Clarice Lispector sempre foi um mistério para mim. Naquelas épocas em que a gente torcia para que Clarice e Cecília Meirelles não caíssem nas provas, mal tínhamos noção da história por trás das duas e foi por isso, provavelmente, que eu adiei ler Clarice por tanto tempo - as obras da autora, e não a biografia. Foi então que "Clarice," (pronuncia-se "Clarice vírgula") apareceu nas estantes das livrarias e me chamou a atenção com a capa (sempre a capa).
Na época, a única edição disponível era grande, de capa dura, cara e muito, muito pesada. Como eu leio em movimento, no ônibus e no metrô, deixei para mais tarde. Duas semanas atrás, no entanto, passeando pela livraria, dou de cara com uma versão muito mais leve, com páginas mais finas, capa mole e a inscrição que dizia "Nova versão Pocket". Pocket é boa vontade, nenhum bolso consegue esconder aquele livrão, mas já melhorou muito a minha situação (e inclusive o preço era mais honesto).
Ucraniana de nascença, brasileira de paixão, judia de origens, Clarice Lispector viveu e sofreu as consequências da Revolução Russa, e das grandes guerras na Europa e no Brasil. Quando sua família consegue finalmente migrar para o nordeste brasileiro, tinha apenas dois anos - o suficiente para viver o resto da vida tendo que afirmar ao público suas origens brasileiras.
"Clarice," foi escrito por Benjamin Moser, autor e historiador americano que vive na Holanda, só para dar a noção da dimensão mundial, e não somente brasileira, que o livro tomou.
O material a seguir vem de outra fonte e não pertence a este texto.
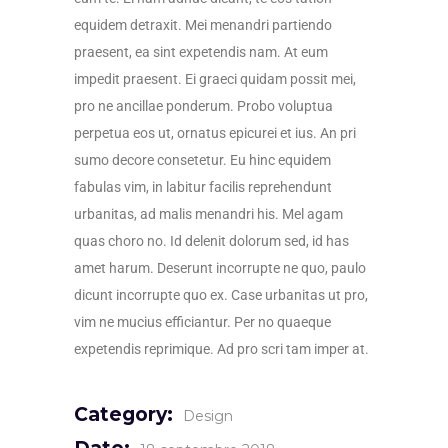
equidem detraxit. Mei menandri partiendo
praesent, ea sint expetendis nam. At eum
impedit praesent. Ei graeci quidam possit mei,
pro ne ancillae ponderum. Probo voluptua
perpetua eos ut, ornatus epicurei et ius. An pri
sumo decore consetetur. Eu hinc equidem
fabulas vim, in labitur facilis reprehendunt
urbanitas, ad malis menandri his. Mel agam
quas choro no. Id delenit dolorum sed, id has
amet harum. Deserunt incorrupte ne quo, paulo
dicunt incorrupte quo ex. Case urbanitas ut pro,
vim ne mucius efficiantur. Per no quaeque
expetendis reprimique. Ad pro scri tam imper at.
Category:
Design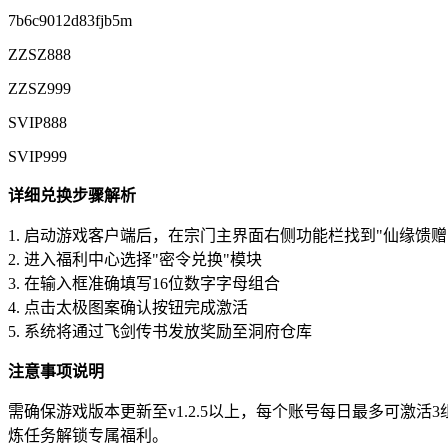
7b6c9012d83fjb5m
ZZSZ888
ZZSZ999
SVIP888
SVIP999
详细兑换步骤解析
1. 启动游戏客户端后，在宗门主界面右侧功能栏找到"仙缘馈赠
2. 进入福利中心选择"密令兑换"模块
3. 在输入框准确填写16位数字字母组合
4. 点击太极图案确认按钮完成激活
5. 系统将通过飞剑传书发放奖励至洞府仓库
注意事项说明
需确保游戏版本更新至v1.2.5以上，每个账号每日最多可
炼任务解锁专属福利。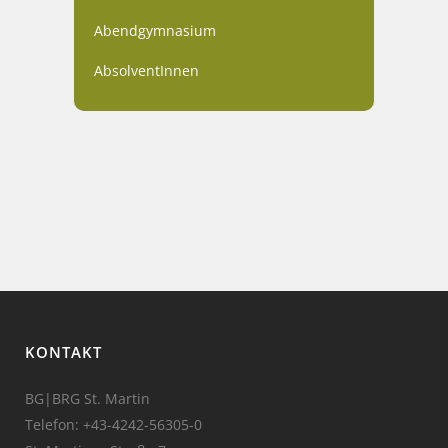
Abendgymnasium
AbsolventInnen
KONTAKT
BG|BRG St. Martin
Telefon:
+43-4242-56305-0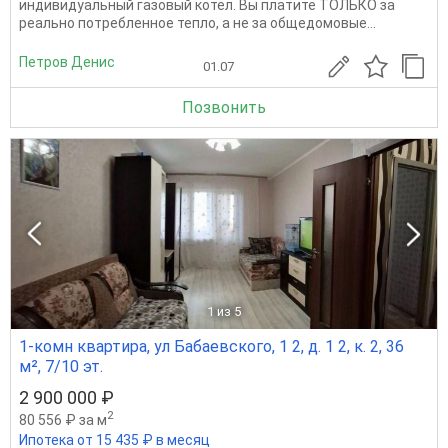
индивидуальный газовый котел. Вы платите ТОЛЬКО за
реально потребленное тепло, а не за общедомовые...
Петров Денис
01.07
Позвонить
1
из 5
1-комн квартира, ул Бабаевского, 1 2, д. 1 2, к. 2, 36
м², 7/10 эт.
2 900 000 ₽
2
80 556 ₽ за м
Ипотека от 15 435 ₽ в месяц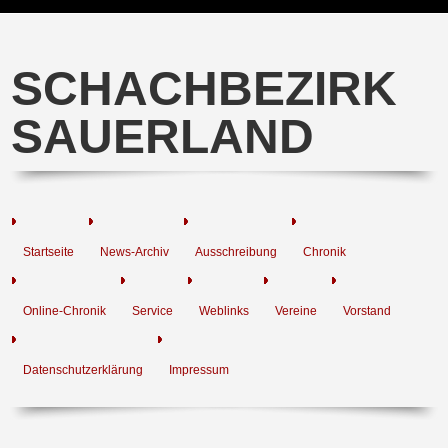
SCHACHBEZIRK
SAUERLAND
Startseite
News-Archiv
Ausschreibung
Chronik
Online-Chronik
Service
Weblinks
Vereine
Vorstand
Datenschutzerklärung
Impressum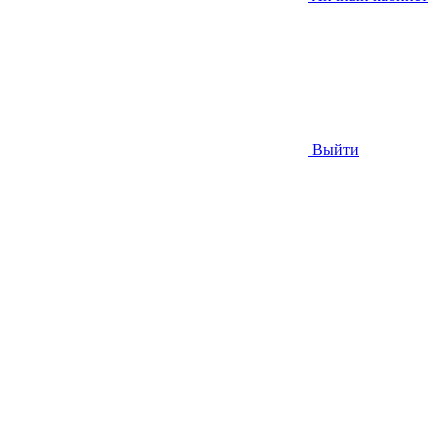
Выйти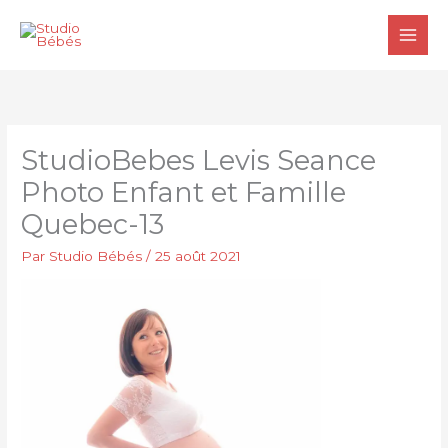
Aller
au
contenu
StudioBebes Levis Seance
Photo Enfant et Famille
Quebec-13
Par
Studio Bébés
/
25 août 2021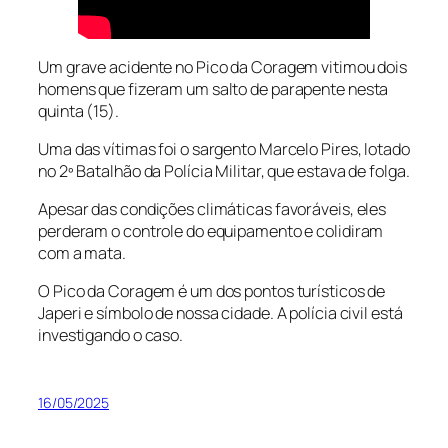
Um grave acidente no Pico da Coragem vitimou dois
homens que fizeram um salto de parapente nesta
quinta (15).
Uma das vítimas foi o sargento Marcelo Pires, lotado
no 2º Batalhão da Polícia Militar, que estava de folga.
Apesar das condições climáticas favoráveis, eles
perderam o controle do equipamento e colidiram
com a mata.
O Pico da Coragem é um dos pontos turísticos de
Japeri e símbolo de nossa cidade. A polícia civil está
investigando o caso.
16/05/2025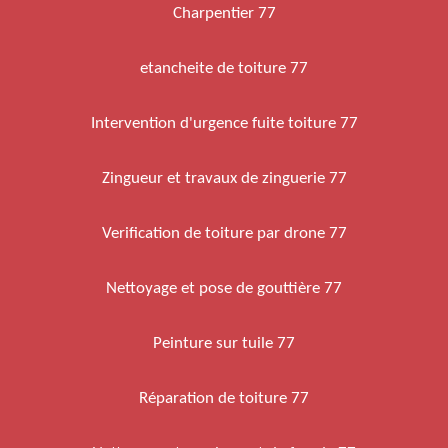
Charpentier 77
etancheite de toiture 77
Intervention d'urgence fuite toiture 77
Zingueur et travaux de zinguerie 77
Verification de toiture par drone 77
Nettoyage et pose de gouttière 77
Peinture sur tuile 77
Réparation de toiture 77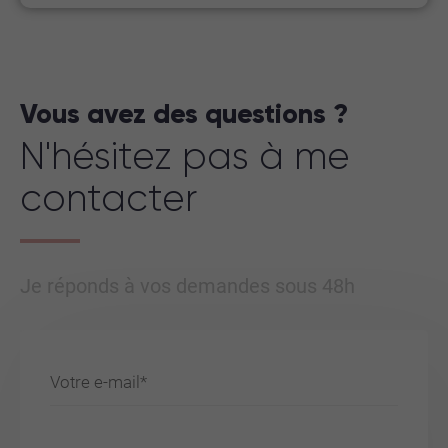
Vous avez des questions ?
N'hésitez pas à me
contacter
Je réponds à vos demandes sous 48h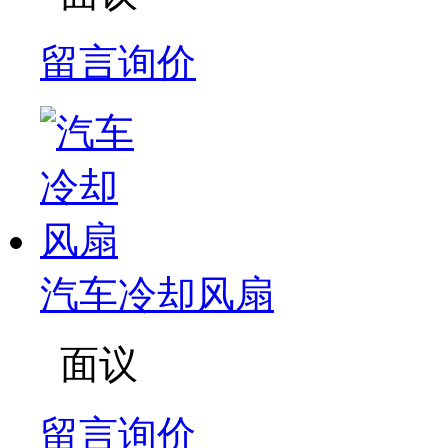
留言询价
汽车冷却风扇
面议
留言询价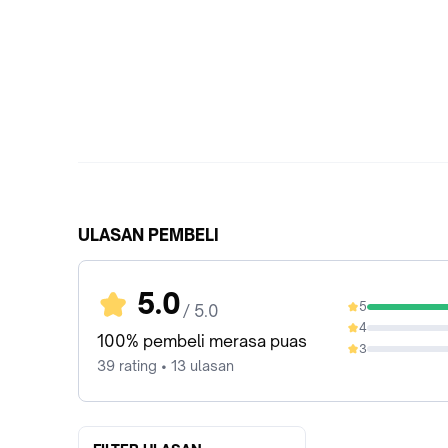
ULASAN PEMBELI
5.0
5
/ 5.0
100%
4
0%
100% pembeli merasa puas
3
0%
39 rating • 13 ulasan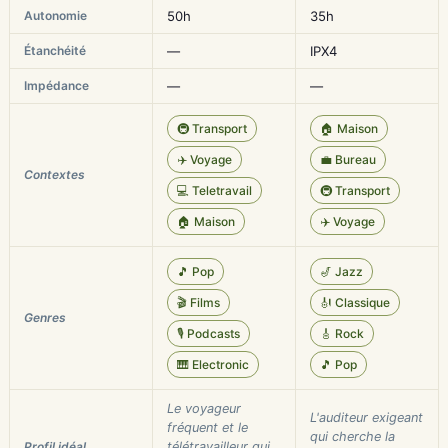
Autonomie
50h
35h
Étanchéité
—
IPX4
Impédance
—
—
🚇 Transport
🏠 Maison
✈️ Voyage
💼 Bureau
Contextes
💻 Teletravail
🚇 Transport
🏠 Maison
✈️ Voyage
🎵 Pop
🎷 Jazz
🎬 Films
🎻 Classique
Genres
🎙️ Podcasts
🎸 Rock
🎹 Electronic
🎵 Pop
Le voyageur
L'auditeur exigeant
fréquent et le
qui cherche la
Profil idéal
télétravailleur qui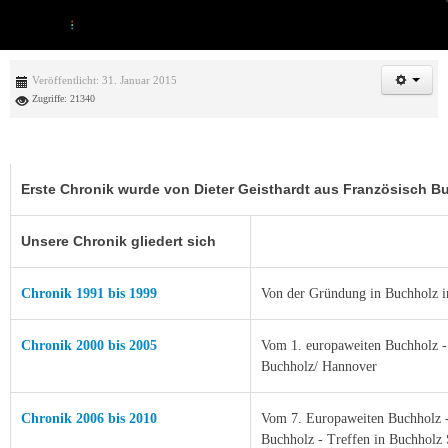
Veröffentlicht: 31. Januar 2015
Zugriffe: 21340
Erste Chronik wurde von Dieter Geisthardt aus Französisch Buc
Unsere Chronik gliedert sich
Chronik 1991 bis 1999
Von der Gründung in Buchholz i
Chronik 2000 bis 2005
Vom 1. europaweiten Buchholz -
Buchholz/ Hannover
Chronik 2006 bis 2010
Vom 7. Europaweiten Buchholz - 
Buchholz - Treffen in Buchholz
É difícil decidir o que é melhor - a descrição tanto psicológica quanto literária da personagem de Clarice ou as inserções históricas que Moser faz ao contar todas os períodos que Lispector viveu: Revolução Russa, perseguição aos judeus, Revolução de 30, Era Vargas, ditadura militar no Brasil e sua presença na Passeata dos Cem Mil. Clarice foi tão brasileira que esteve de alguma forma ligada a cada um desses marcos históricos, muito bem pontuados pelo autor. Ao mesmo tempo, os problemas que Clarice enfrentou desde pequena - pobreza, imigração, preconceito, a morte prematura da mãe, as dificuldades financeiras do pai, as deficiências do filho - tudo esteve constantemente presente em todas as obras da autora, como mostra o livro de forma quase didática, quase romântica.
Mais do que as descrições, algumas frases de Clarice falam mais do que qualquer coisa que pudesse ser dita por Moser. Clarice refletia enquanto escrevia, e escrevia como se fosse quase sem pensar. Como em: "Será que Ângela sente que é um personagem? Porque, quanto a mim, sinto de vez em quando que sou o personagem de alguém. É incômodo ser dois: eu para mim, e eu para os outros. Ângela é minha tentativa de ser dois. Eu e Ângela somos o meu diálogo interior - eu converso comigo mesmo. Estou cansado de pensar as mesmas coisas" ou em "Não acredito nessa besteira de judeu ser o povo eleito de Deus. Não é coisa nenhuma. Os alemães é que devem ser, porque fizeram o que fizeram. Que grande eleição foi essa, para os judeus?"
Como não podia deixar de ser, morreu poetizando. No dia 9 de dezembro de 1977, teve uma forte hemorragia no hospital onde estava internada por um câncer em estado terminal. "Clarice olhou com raiva para a enfermeira e, transtornada, disse: 'Você matou meu personagem.'"
1 comentários:
Legal Carol,
Adorei a sua resenha. Sei que vou gostar muito de uma biografia salteada de história. Apesar de ler bastante, Clarice ainda é uma desconhecida para mim. Não sei qual o melhor livro para começar a ler Clarice Lispector.